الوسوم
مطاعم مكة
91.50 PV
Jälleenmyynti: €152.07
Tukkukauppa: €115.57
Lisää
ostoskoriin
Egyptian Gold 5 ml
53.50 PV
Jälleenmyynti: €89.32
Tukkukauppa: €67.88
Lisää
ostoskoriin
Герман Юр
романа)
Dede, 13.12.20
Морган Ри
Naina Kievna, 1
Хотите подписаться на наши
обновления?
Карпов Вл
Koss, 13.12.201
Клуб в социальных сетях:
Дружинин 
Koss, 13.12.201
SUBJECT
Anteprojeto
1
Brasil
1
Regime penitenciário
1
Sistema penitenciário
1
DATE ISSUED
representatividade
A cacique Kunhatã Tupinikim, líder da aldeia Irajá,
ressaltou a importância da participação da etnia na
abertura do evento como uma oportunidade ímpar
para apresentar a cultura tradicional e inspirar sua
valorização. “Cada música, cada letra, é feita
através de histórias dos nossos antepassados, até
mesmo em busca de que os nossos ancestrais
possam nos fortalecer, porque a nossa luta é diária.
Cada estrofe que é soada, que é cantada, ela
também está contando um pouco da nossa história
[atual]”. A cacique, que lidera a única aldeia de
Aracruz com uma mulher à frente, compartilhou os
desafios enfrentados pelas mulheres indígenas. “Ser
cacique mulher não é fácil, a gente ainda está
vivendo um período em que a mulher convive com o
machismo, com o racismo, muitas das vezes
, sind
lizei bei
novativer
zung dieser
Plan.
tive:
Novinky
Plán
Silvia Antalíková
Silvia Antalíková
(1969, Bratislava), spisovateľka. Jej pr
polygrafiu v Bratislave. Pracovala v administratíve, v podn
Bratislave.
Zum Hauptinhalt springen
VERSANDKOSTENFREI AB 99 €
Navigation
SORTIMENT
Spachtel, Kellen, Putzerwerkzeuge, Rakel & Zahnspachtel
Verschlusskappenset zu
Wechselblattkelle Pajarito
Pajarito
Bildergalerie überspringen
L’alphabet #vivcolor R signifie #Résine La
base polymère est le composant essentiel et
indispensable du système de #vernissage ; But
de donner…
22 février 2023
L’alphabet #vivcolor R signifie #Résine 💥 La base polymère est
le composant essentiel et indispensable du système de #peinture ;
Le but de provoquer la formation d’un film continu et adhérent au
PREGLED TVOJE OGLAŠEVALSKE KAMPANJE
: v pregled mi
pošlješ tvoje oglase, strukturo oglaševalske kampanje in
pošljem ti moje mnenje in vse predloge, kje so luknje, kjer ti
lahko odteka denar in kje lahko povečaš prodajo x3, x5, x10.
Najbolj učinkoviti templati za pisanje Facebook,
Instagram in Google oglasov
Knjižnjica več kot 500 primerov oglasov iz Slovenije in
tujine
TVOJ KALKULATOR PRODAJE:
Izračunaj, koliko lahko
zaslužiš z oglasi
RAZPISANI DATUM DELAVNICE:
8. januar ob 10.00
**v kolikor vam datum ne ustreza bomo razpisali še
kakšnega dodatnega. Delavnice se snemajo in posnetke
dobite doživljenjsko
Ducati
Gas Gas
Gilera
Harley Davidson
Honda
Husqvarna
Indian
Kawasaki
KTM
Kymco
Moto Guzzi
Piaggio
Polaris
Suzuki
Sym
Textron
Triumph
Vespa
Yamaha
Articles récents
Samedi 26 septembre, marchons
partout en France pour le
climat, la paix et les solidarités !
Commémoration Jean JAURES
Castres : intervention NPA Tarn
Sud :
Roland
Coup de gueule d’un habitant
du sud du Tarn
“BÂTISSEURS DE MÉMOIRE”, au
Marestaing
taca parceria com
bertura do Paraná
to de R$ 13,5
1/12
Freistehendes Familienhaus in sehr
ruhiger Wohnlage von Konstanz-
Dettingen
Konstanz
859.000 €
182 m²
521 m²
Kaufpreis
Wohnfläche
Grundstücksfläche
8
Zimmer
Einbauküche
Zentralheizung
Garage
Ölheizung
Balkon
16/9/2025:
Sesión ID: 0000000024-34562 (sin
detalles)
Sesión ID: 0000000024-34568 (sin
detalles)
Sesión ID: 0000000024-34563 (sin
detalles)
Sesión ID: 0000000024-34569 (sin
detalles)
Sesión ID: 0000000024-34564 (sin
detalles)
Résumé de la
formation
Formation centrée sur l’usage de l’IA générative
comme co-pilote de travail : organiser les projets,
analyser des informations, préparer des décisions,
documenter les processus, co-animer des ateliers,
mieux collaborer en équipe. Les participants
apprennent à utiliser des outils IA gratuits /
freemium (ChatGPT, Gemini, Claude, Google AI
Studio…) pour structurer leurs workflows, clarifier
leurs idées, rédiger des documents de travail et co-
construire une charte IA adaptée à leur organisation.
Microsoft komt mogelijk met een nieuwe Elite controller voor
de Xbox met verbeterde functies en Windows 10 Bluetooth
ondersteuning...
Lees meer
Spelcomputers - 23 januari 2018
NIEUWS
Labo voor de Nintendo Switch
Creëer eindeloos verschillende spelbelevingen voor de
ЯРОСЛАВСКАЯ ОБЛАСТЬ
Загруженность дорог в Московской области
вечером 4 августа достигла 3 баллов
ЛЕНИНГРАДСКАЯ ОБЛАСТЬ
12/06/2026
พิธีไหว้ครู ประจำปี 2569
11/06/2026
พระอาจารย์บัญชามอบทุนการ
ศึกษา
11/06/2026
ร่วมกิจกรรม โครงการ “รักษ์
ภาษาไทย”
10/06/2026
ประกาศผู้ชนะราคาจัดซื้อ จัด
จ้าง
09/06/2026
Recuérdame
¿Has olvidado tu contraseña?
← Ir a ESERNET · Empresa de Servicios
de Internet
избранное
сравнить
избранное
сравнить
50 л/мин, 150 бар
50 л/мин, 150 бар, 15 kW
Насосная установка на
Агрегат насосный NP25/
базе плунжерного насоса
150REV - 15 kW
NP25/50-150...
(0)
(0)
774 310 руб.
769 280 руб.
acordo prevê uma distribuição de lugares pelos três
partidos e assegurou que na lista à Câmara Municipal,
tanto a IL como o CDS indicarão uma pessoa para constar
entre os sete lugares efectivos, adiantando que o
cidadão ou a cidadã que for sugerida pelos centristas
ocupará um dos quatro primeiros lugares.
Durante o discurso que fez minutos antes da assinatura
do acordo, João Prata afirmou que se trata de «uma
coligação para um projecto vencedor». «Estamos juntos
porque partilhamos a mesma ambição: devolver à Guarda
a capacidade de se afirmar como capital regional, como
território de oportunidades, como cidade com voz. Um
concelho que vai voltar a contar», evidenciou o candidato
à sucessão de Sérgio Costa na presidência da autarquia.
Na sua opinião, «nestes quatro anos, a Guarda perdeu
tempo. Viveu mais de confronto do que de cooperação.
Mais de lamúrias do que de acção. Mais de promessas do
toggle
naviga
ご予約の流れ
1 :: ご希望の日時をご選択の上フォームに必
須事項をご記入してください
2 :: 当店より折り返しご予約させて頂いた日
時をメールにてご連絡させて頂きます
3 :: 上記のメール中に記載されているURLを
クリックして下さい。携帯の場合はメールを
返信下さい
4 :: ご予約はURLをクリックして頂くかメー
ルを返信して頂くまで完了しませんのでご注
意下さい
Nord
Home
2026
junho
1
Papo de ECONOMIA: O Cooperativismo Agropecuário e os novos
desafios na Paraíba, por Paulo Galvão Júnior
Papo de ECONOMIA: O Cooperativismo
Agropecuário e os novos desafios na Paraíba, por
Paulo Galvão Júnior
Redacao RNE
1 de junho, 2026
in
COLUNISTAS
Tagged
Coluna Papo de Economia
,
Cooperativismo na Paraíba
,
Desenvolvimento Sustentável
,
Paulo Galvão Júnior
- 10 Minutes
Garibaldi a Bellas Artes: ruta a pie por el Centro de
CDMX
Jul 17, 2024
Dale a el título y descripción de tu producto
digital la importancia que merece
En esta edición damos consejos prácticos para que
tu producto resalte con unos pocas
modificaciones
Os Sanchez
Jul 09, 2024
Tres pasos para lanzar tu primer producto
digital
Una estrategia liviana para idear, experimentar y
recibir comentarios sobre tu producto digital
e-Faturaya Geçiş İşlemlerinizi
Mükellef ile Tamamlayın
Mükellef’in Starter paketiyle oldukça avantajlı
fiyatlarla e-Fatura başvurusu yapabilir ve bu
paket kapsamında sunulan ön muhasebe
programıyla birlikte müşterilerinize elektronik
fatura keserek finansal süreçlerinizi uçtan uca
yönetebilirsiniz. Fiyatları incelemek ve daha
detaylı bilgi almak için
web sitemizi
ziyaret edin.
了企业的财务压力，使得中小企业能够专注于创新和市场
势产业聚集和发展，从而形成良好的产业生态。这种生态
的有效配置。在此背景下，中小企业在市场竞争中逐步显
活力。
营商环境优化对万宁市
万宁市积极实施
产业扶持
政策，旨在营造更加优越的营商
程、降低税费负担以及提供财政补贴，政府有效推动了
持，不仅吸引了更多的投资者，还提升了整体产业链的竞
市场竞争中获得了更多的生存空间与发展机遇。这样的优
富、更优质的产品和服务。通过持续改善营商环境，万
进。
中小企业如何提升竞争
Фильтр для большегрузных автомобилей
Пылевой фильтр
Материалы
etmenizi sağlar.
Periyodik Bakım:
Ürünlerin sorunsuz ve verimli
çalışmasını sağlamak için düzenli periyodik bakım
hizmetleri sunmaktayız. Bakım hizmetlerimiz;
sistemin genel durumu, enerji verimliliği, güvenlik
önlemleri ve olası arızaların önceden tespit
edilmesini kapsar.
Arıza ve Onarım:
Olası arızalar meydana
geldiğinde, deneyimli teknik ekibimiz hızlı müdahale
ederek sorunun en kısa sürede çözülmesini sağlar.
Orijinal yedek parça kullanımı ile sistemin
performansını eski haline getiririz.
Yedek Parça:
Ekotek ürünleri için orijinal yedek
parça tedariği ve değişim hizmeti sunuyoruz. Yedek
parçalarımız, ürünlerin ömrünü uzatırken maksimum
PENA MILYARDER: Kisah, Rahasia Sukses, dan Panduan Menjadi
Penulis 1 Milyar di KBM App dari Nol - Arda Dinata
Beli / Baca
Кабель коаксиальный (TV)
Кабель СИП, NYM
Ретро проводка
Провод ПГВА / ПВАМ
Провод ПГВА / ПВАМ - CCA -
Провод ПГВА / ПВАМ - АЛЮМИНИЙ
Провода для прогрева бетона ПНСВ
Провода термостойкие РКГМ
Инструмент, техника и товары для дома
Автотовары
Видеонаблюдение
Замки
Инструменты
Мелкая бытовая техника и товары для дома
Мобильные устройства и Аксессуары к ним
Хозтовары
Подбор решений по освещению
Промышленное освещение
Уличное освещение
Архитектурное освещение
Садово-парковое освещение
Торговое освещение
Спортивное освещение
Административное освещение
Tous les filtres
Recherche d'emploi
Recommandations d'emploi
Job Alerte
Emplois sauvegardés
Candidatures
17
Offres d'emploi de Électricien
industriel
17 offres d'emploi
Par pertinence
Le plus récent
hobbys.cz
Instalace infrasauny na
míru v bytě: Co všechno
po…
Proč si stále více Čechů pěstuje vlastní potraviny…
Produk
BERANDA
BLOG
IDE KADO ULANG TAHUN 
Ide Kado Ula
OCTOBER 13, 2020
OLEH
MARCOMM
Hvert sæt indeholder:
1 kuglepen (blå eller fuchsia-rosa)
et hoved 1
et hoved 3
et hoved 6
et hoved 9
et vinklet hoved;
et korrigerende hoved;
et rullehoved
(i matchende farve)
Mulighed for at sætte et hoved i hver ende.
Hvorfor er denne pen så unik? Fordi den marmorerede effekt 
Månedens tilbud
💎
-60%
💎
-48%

◇ ◇ ◇ ◇ ◇

EXERCISE DIRECTIONS:
Answer with a number alone: how many lines of the records contain the string "Pajarito"?

EXERCISE ANSWER:
2